J’ai essayé de rassurer l’artiste lyrique avec de ces mots malheureux qui vous viennent si chichement dans ce cas de figure et qui ont pour effet de compliquer encore plus la situation et de multiplier les notes tenues qui tuent comme s’il s’agissait à présent d’un dentier ou carrément d’une fausse poitrine. Alors, me fiant à mon intuition prophétique, persuadé au demeurant que mes poursuivants ne tarderaient pas à faire à leur tour irruption sur les lieux du drame, j’ai réclamé un verre d’eau fraîche. De ses yeux terrorisés, le drap relevé jusqu’au menton, la main protégeant sa supposée vertu, elle m’a désigné du doigt prévu à cet effet la seule issue digne de ce nom. Je n’ai pas demandé mon reste et je suis sorti incontinent.

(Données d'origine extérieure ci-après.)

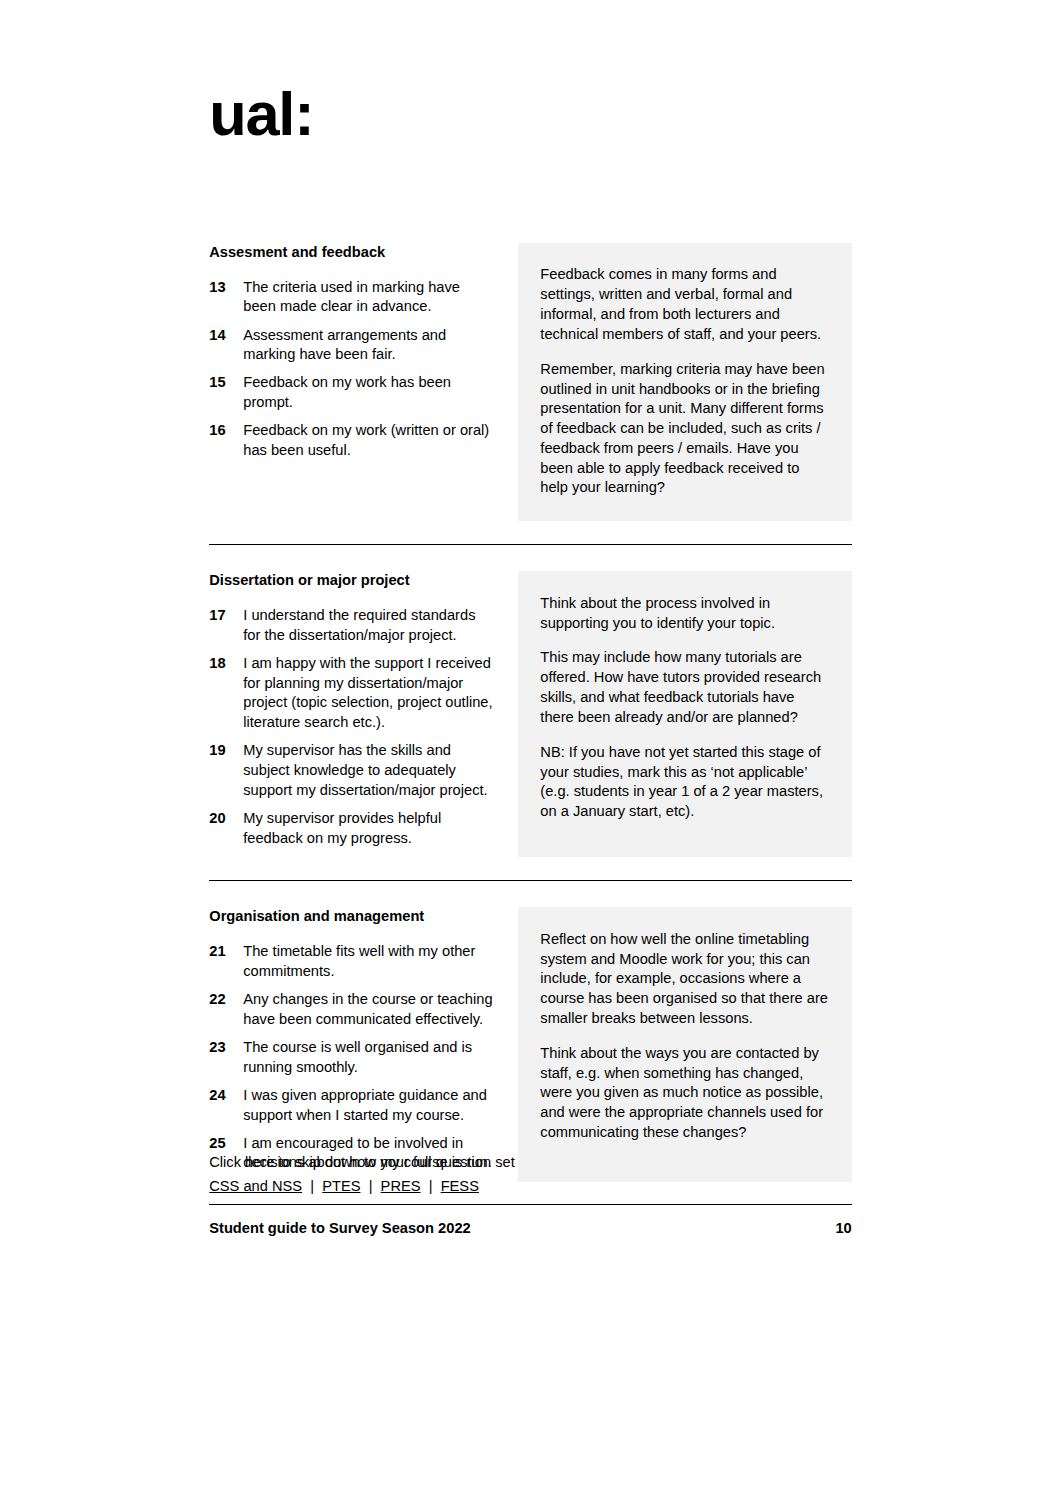ual:
Assesment and feedback
13 The criteria used in marking have been made clear in advance.
14 Assessment arrangements and marking have been fair.
15 Feedback on my work has been prompt.
16 Feedback on my work (written or oral) has been useful.
Feedback comes in many forms and settings, written and verbal, formal and informal, and from both lecturers and technical members of staff, and your peers.
Remember, marking criteria may have been outlined in unit handbooks or in the briefing presentation for a unit. Many different forms of feedback can be included, such as crits / feedback from peers / emails. Have you been able to apply feedback received to help your learning?
Dissertation or major project
17 I understand the required standards for the dissertation/major project.
18 I am happy with the support I received for planning my dissertation/major project (topic selection, project outline, literature search etc.).
19 My supervisor has the skills and subject knowledge to adequately support my dissertation/major project.
20 My supervisor provides helpful feedback on my progress.
Think about the process involved in supporting you to identify your topic.
This may include how many tutorials are offered. How have tutors provided research skills, and what feedback tutorials have there been already and/or are planned?
NB: If you have not yet started this stage of your studies, mark this as ‘not applicable’ (e.g. students in year 1 of a 2 year masters, on a January start, etc).
Organisation and management
21 The timetable fits well with my other commitments.
22 Any changes in the course or teaching have been communicated effectively.
23 The course is well organised and is running smoothly.
24 I was given appropriate guidance and support when I started my course.
25 I am encouraged to be involved in decisions about how my course is run.
Reflect on how well the online timetabling system and Moodle work for you; this can include, for example, occasions where a course has been organised so that there are smaller breaks between lessons.
Think about the ways you are contacted by staff, e.g. when something has changed, were you given as much notice as possible, and were the appropriate channels used for communicating these changes?
Click here to skip down to your full question set
CSS and NSS | PTES | PRES | FESS
Student guide to Survey Season 2022 10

Derrière moi, j’ai entendu un decrescendo désespéré entrecoupé de râles virils. J’en ai conclu que la prétendue cantatrice, toute nue, venait de révéler sa nudité de véritable castrat. Les autres étaient bien à mes trousses…
Quant à moi, j’ai dévalé les sombres escaliers. En bas, j’ai pris à droite et j’ai couru aussi vite que j’ai pu, de façon que les bouteilles ne se renversent pas. Ce n’était pas facile car le macadam était glissant. J’ai déjà dit que les rues formaient un dédale. Un dédale c’est fait pour qu’on s’y perde. Pas fous les truands. Sinon pourquoi loger dans les quartiers insondables. Venez donc les chercher à la cour des miracles…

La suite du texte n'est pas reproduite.